Task description:
Leaving out only the pictures, write out all the entries exactly.

(Saved data entries)
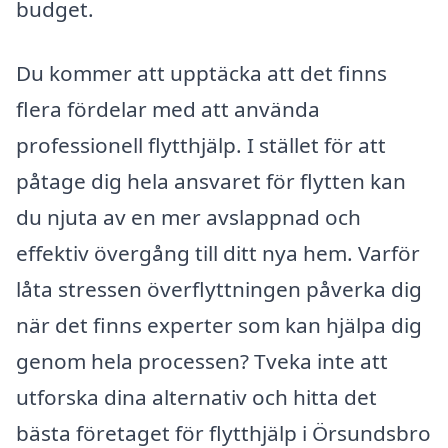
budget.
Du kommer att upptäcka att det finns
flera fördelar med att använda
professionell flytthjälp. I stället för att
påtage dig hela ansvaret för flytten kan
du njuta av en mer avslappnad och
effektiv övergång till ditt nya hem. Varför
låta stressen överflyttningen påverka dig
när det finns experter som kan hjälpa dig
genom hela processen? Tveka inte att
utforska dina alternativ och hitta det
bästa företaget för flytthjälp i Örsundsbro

Response area:
budget.
Du kommer att upptäcka att det finns
flera fördelar med att använda
professionell flytthjälp. I stället för att
påtage dig hela ansvaret för flytten kan
du njuta av en mer avslappnad och
effektiv övergång till ditt nya hem. Varför
låta stressen överflyttningen påverka dig
när det finns experter som kan hjälpa dig
genom hela processen? Tveka inte att
utforska dina alternativ och hitta det
bästa företaget för flytthjälp i Örsundsbro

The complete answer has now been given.